# 2005 Big South Men's Basketball Tournament



## HKF (Dec 10, 2002)

*2005 Big South Men's Basketball Tournament
March 1, 3, 5
Rock Hill, SC*



























































*Quarterfinals, March 1st *
@Campus Sites
Game 1: *#1 Winthrop 74*, #8 Costal Carolina 62
Game 2: *#4 Birmingham Southern 69*, #5 Radford 40
Game 3: *#6 High Point 98*, #3 North Carolina-Asheville 93 OT.
Game 4: *#7 Charleston Southern 66*, #2 Liberty 60
*Semifinals, March 3rd *
@Rock Hill, SC
Game 5: *#1 Winthrop 78*, #4 Birmingham Southern 64
Game 6: #6 High Point 55, *#7 Charleston Southern 58*
*Big South Championship, March 5th *
@Rock Hill, SC
Game 7: *#1 Winthrop 68*, #7 Charleston Southern 46​


----------



## HKF (Dec 10, 2002)

Charleston Southern has made a surprising run to the Big South Finals. :clap:


----------



## TM (Jun 30, 2003)

Liberty generally makes a strong showing. What happened? Course wasn't it @ their place last year. Always helps having the homecourt advantage in your own conference tourney.


----------



## HKF (Dec 10, 2002)

TonyM said:


> Liberty generally makes a strong showing. What happened? Course wasn't it @ their place last year.
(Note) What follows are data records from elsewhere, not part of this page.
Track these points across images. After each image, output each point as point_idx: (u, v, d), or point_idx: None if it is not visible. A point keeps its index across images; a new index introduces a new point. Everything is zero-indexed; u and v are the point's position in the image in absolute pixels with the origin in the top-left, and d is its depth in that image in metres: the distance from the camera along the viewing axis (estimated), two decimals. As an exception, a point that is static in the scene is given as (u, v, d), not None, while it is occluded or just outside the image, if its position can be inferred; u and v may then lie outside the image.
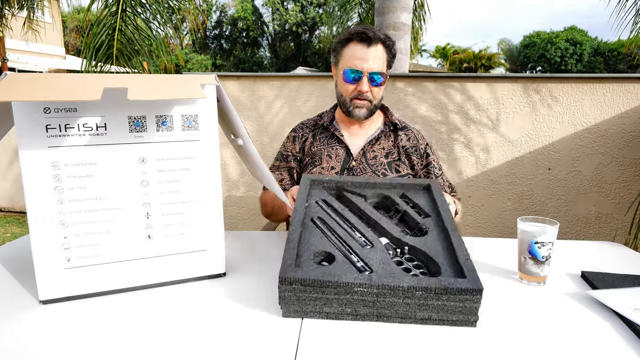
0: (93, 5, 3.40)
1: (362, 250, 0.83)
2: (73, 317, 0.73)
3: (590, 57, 22.85)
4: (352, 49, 1.26)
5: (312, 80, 2.76)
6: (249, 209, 2.93)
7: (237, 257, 1.00)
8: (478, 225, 2.75)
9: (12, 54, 9.38)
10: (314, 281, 0.71)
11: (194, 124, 0.81)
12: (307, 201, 0.99)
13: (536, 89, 2.57)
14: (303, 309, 0.72)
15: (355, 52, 1.25)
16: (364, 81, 1.26)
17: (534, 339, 0.68)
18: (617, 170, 2.57)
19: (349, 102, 1.30)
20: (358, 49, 1.25)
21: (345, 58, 1.28)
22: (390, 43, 1.29)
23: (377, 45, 1.25)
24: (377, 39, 1.25)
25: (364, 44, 1.25)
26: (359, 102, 1.29)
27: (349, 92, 1.29)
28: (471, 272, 0.73)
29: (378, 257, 0.80)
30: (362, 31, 1.25)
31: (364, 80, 1.26)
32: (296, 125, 1.45)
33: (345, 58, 1.28)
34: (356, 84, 1.27)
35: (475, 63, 23.72)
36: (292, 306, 0.72)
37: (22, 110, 0.70)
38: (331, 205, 0.99)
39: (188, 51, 21.35)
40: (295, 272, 0.72)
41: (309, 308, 0.72)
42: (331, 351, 0.64)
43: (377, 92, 1.30)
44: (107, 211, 0.78)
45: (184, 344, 0.65)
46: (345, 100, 1.31)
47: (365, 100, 1.29)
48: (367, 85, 1.26)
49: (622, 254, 1.11)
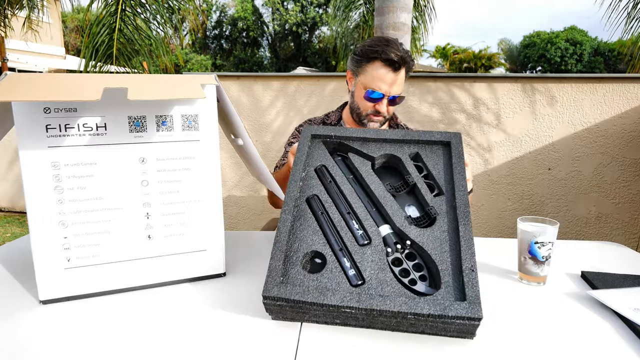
0: (93, 5, 3.40)
1: (357, 250, 0.77)
2: (73, 317, 0.73)
3: (590, 57, 22.85)
4: (377, 70, 1.27)
5: (312, 80, 2.76)
6: (249, 209, 2.93)
7: (237, 257, 1.00)
8: (478, 225, 2.75)
9: (12, 54, 9.38)
10: (298, 302, 0.69)
11: (194, 124, 0.81)
12: (304, 169, 0.88)
13: (536, 89, 2.57)
14: (290, 317, 0.72)
15: (380, 75, 1.26)
16: (384, 103, 1.29)
17: (534, 339, 0.68)
18: (617, 170, 2.57)
19: (365, 116, 1.34)
20: (384, 72, 1.26)
21: (369, 77, 1.29)
22: (412, 63, 1.31)
23: (402, 69, 1.28)
24: (403, 62, 1.26)
25: (390, 68, 1.26)
26: (375, 117, 1.33)
27: (367, 108, 1.32)
28: (473, 292, 0.67)
29: (374, 260, 0.75)
30: (391, 57, 1.24)
31: (384, 102, 1.29)
32: (303, 122, 1.47)
33: (368, 76, 1.29)
34: (375, 102, 1.30)
35: (475, 63, 23.73)
36: (280, 315, 0.72)
37: (22, 110, 0.70)
38: (332, 176, 0.87)
39: (188, 51, 21.36)
40: (279, 288, 0.70)
41: (298, 317, 0.72)
42: (331, 351, 0.64)
43: (392, 110, 1.35)
44: (107, 211, 0.78)
45: (184, 344, 0.65)
46: (361, 113, 1.34)
47: (380, 117, 1.33)
48: (386, 107, 1.30)
49: (622, 254, 1.11)
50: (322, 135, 0.93)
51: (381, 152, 0.90)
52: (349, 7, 6.26)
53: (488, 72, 17.97)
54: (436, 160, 0.89)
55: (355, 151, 0.91)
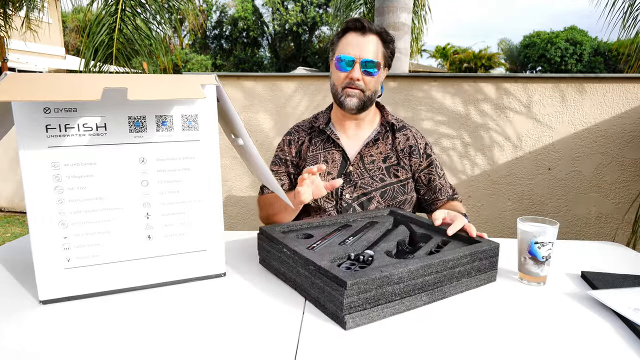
0: (93, 5, 3.40)
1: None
2: (73, 317, 0.73)
3: (590, 57, 22.85)
4: (346, 38, 1.26)
5: (312, 80, 2.76)
6: (249, 209, 2.93)
7: (237, 257, 1.00)
8: (478, 226, 2.75)
9: (12, 54, 9.37)
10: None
11: (194, 124, 0.81)
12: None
13: (536, 89, 2.57)
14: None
15: (349, 40, 1.25)
16: (356, 68, 1.23)
17: (534, 339, 0.68)
18: (617, 170, 2.57)
19: (341, 91, 1.26)
20: (352, 36, 1.25)
21: (340, 47, 1.27)
22: (388, 38, 1.28)
23: (371, 35, 1.24)
24: (372, 29, 1.24)
25: (358, 33, 1.24)
26: (351, 90, 1.25)
27: (341, 80, 1.26)
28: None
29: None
30: (357, 19, 1.24)
31: (356, 67, 1.23)
32: (291, 127, 1.41)
33: (339, 47, 1.27)
34: (348, 71, 1.24)
35: (475, 63, 23.73)
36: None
37: (22, 110, 0.70)
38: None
39: (188, 51, 21.36)
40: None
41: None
42: (330, 350, 0.64)
43: (370, 82, 1.25)
44: (107, 211, 0.78)
45: (184, 344, 0.65)
46: (337, 89, 1.27)
47: (357, 90, 1.25)
48: (359, 72, 1.23)
49: (622, 254, 1.11)
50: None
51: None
52: (349, 7, 6.27)
53: (488, 72, 17.97)
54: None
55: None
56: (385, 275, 0.71)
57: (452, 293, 0.82)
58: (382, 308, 0.72)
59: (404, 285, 0.73)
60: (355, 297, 0.68)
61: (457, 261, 0.80)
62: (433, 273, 0.77)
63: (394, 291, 0.72)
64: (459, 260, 0.81)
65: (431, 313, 0.75)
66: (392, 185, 1.29)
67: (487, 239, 0.93)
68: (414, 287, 0.75)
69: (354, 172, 1.29)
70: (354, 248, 0.88)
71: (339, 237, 0.96)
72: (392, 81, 2.63)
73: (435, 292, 0.79)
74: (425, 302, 0.78)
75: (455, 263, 0.80)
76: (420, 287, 0.76)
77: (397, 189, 1.29)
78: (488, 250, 0.87)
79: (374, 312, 0.71)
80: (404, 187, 1.30)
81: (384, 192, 1.28)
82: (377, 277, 0.70)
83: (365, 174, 1.29)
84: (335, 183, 1.06)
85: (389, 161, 1.31)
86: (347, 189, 1.28)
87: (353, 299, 0.68)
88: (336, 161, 1.31)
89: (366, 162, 1.30)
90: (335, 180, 1.07)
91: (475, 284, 0.86)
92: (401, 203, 1.29)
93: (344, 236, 0.96)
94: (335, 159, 1.31)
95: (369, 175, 1.29)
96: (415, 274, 0.75)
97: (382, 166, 1.30)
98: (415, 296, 0.76)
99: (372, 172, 1.29)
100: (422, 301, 0.77)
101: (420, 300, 0.77)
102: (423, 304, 0.77)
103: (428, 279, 0.77)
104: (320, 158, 1.32)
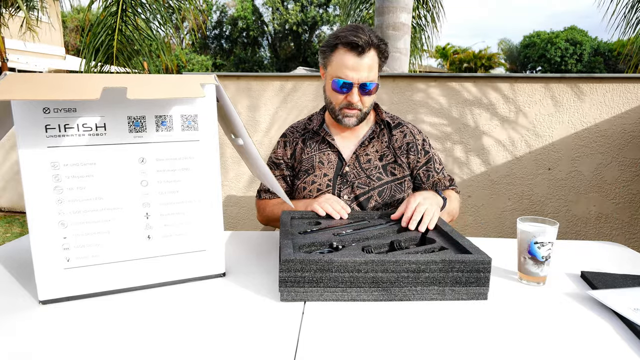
0: (93, 5, 3.40)
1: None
2: (73, 317, 0.73)
3: (590, 57, 22.86)
4: (341, 57, 1.18)
5: (312, 80, 2.76)
6: (249, 209, 2.93)
7: (237, 257, 1.00)
8: (478, 226, 2.75)
9: (12, 54, 9.38)
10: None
11: (193, 124, 0.81)
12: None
13: (536, 89, 2.57)
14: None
15: (345, 61, 1.17)
16: (354, 92, 1.19)
17: (534, 339, 0.67)
18: (617, 170, 2.57)
19: (339, 111, 1.25)
20: (348, 58, 1.17)
21: (335, 66, 1.20)
22: (384, 46, 1.21)
23: (369, 53, 1.17)
24: (369, 44, 1.17)
25: (353, 53, 1.16)
26: (349, 111, 1.23)
27: (339, 102, 1.23)
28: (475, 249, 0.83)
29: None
30: (351, 40, 1.15)
31: (354, 91, 1.19)
32: (286, 129, 1.40)
33: (334, 66, 1.20)
34: (346, 94, 1.21)
35: (475, 63, 23.73)
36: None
37: (21, 110, 0.70)
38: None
39: (188, 51, 21.36)
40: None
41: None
42: (330, 350, 0.64)
43: (367, 100, 1.24)
44: (107, 211, 0.78)
45: (184, 344, 0.65)
46: (335, 108, 1.25)
47: (355, 110, 1.23)
48: (357, 96, 1.20)
49: (622, 254, 1.11)
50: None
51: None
52: (358, 6, 6.23)
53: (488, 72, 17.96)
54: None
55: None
56: (325, 260, 0.76)
57: (425, 298, 0.79)
58: (320, 291, 0.78)
59: (349, 275, 0.77)
60: (290, 273, 0.77)
61: (419, 265, 0.78)
62: (388, 271, 0.77)
63: (336, 278, 0.77)
64: (424, 264, 0.78)
65: (430, 313, 0.76)
66: (389, 183, 1.29)
67: (479, 250, 0.84)
68: (364, 280, 0.78)
69: (350, 172, 1.29)
70: (345, 240, 0.92)
71: (340, 228, 1.01)
72: (393, 81, 2.63)
73: (393, 290, 0.78)
74: (378, 298, 0.79)
75: (418, 267, 0.78)
76: (371, 282, 0.78)
77: (395, 187, 1.29)
78: (469, 263, 0.78)
79: (310, 293, 0.78)
80: (401, 184, 1.30)
81: (381, 191, 1.28)
82: (315, 260, 0.76)
83: (361, 174, 1.28)
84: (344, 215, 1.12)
85: (385, 159, 1.31)
86: (344, 189, 1.28)
87: (289, 274, 0.77)
88: (332, 162, 1.30)
89: (362, 162, 1.30)
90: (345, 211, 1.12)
91: (455, 296, 0.80)
92: (399, 201, 1.29)
93: (345, 229, 1.00)
94: (330, 159, 1.31)
95: (365, 174, 1.28)
96: (361, 268, 0.77)
97: (379, 164, 1.30)
98: (363, 289, 0.78)
99: (368, 171, 1.29)
100: (373, 296, 0.78)
101: (370, 294, 0.78)
102: (374, 299, 0.79)
103: (381, 276, 0.78)
104: (316, 159, 1.31)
Always helps having the homecourt advantage in your own conference tourney.


Well the first round was at Liberty, but they still lost to the Buccaneers. This year's semis are on Winthrop's home floor.


----------



## TM (Jun 30, 2003)

Ouch... Winthrop the favorite I'm assuming?


----------



## HKF (Dec 10, 2002)

TonyM said:


> Ouch... Winthrop the favorite I'm assuming?


25-5, I'd say so.


----------



## TM (Jun 30, 2003)

:laugh: as you can tell, I don't follow the Big South much. Although, I did see Lunardi has them matched up against Duke in round one of his brackets.


----------



## HKF (Dec 10, 2002)

Regardless, if they win this tournament, I don't see them putting up much of a fight. The Big South really is overmatched in the NCAA tournament, because they don't have any size at all. I expect them to have a hard time winning a first round game, although I'd be happy to be proven wrong. The 2001 Hampton over Iowa State victory was pretty sweet for a 15-2 game.


----------



## TM (Jun 30, 2003)

Ya, I may be completely wrong, but didn't Winthrop play Duke a few years back in the first round. The outcome wasn't too close.


----------



## HKF (Dec 10, 2002)

TonyM said:


> Ya, I may be completely wrong, but didn't Winthrop play Duke a few years back in the first round. The outcome wasn't too close.


2002 in Greenville, SC.


----------



## TM (Jun 30, 2003)

hahahaha.... no wonder i remember it. i was at it


----------



## HKF (Dec 10, 2002)

TonyM said:


> hahahaha.... no wonder i remember it. i was at it


That helps. :biggrin:


----------



## HKF (Dec 10, 2002)

Winthrop and Charleston Southern for the Automatic Berth on Saturday.


----------



## HKF (Dec 10, 2002)

Recap:



> ROCK HILL, S.C. -- Torrell Martin scored 25 points and grabbed eight rebounds to lead Winthrop to a 78-64 victory over Birmingham-Southern in the semifinals of the Big South Conference Tournament Thursday.
> 
> The Eagles (26-5) will face Charleston Southern in the championship game with an automatic berth to the NCAA Tournament on the line. Winthrop has won 17 in a row and jumped out to an 42-26 lead at halftime.
> 
> ...


----------



## richardfitzwright (Nov 28, 2003)

WU will have a 14 if they win Saturday, with a shot at a 13. They have a 17 game winning streak, and if they're on, they can beat anyone, especially a 3 or 4 seed. 

Ask Maryland or UNC, who faced weaker WU teams and took them to the wire a couple years back, one going to OT.

WU has won 5 of the last 7 regular season titles and 4 of the last six tournament births. 5 of 7 after saturday.


----------



## Jamel Irief (May 19, 2002)

Just a note, all the games were played at a higher seed, not in Rock Hill.

WU can give a team that isn't paint dependent a scare. They have som great guards in Shuler and Martin and a lot of depth. Louisville would be a great matchup for them, well as good of a matchup as you can get with a 3 vs 14. If they can just lose by less than 10 it would be great for the big south. They should be back next season as well, they aren't losing much in terms of graduation. But they might lose Marshall to East Carolina.


----------



## richardfitzwright (Nov 28, 2003)

Don't expect Marshall to leave WU for ECU unless ECU comes up with something lucrative. Marshall isn't going to jump to a bad, bad team in a borderline high major/mid major conference. He's talked about this recently in interviews.


----------